For some time now, many freemail providers have been using advertising banners, bars or inserts in the mailbox. The fact that this is not legally justifiable has now been confirmed by the Federal Court of Justice (FCJ) in a ruling on June 01, thus strengthening users.
FCJ ruling: obligation to point out advertising banners
Anyone who uses a free email box knows them: Advertising banners, bars and entries in the email list that look like real mails. As the Federal Court of Justice (FCJ) has determined in a judgment of June 01, 2022, email providers must explicitly point out corresponding insertions. The mere declaration of consent on the part of the users is therefore no longer sufficient.
The facts of the ruling were an advertising email in the mailbox of a user, as referred to a cheap electricity and gas tariff and thereby not recognizable forwarded to an external link and logged the click via an ad server. “The plaintiff complains about this advertising as anti-competitive under the aspects of unreasonable harassment and misleading,” it says in the judgment.
Specifically, it is now no longer sufficient to agree to the free use of an email inbox that advertising banners are placed in the inbox. With regard to email providers, an explicit notice must be given if corresponding advertising banners are used.
Threatening confusion with real mails
The FCJ sees in it additionally a threatening danger of confusion with genuine emails, since advertising insertions partly also quite normally in the Inbox message list represented and thus genuine messages to the confusion resemble.

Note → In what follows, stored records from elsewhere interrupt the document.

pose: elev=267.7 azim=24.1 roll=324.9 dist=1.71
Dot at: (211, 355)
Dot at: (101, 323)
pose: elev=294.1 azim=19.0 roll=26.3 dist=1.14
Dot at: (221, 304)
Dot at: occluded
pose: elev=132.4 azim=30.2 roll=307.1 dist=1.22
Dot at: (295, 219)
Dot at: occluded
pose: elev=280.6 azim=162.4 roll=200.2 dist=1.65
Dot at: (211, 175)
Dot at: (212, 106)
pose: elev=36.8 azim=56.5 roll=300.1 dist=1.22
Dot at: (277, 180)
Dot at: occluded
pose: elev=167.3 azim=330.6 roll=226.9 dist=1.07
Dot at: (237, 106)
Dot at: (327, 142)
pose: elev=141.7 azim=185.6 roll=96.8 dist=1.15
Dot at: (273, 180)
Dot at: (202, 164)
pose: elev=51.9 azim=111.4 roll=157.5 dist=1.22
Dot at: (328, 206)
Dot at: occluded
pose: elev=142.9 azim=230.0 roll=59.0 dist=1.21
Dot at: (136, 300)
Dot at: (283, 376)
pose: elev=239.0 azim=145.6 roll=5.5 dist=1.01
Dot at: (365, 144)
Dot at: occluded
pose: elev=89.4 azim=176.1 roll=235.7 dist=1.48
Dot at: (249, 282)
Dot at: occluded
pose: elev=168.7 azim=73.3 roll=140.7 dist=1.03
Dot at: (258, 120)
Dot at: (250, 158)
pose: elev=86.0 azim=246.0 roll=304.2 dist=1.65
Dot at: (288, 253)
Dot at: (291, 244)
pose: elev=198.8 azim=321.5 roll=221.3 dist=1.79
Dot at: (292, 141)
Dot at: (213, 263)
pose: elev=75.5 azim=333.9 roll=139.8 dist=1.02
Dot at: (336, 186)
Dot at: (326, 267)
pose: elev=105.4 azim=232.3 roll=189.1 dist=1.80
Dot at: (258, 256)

Accordingly, in the current case, the Court of Justice of the European Union was presented with questions on the interpretation of the EU Directive on Privacy and Electronic Communications and the Unfair Commercial Practices Directive.
As early as the end of November 2021 the court in Luxembourg ruled on the subject of inbox advertising and came to the conclusion that corresponding hidden advertising messages in the inbox violate EU law. Here, too, it was concluded that corresponding inbox advertisements that look like emails are only permissible if users have expressly consented to them in advance. It remains to be seen when and how the new ruling will be implemented.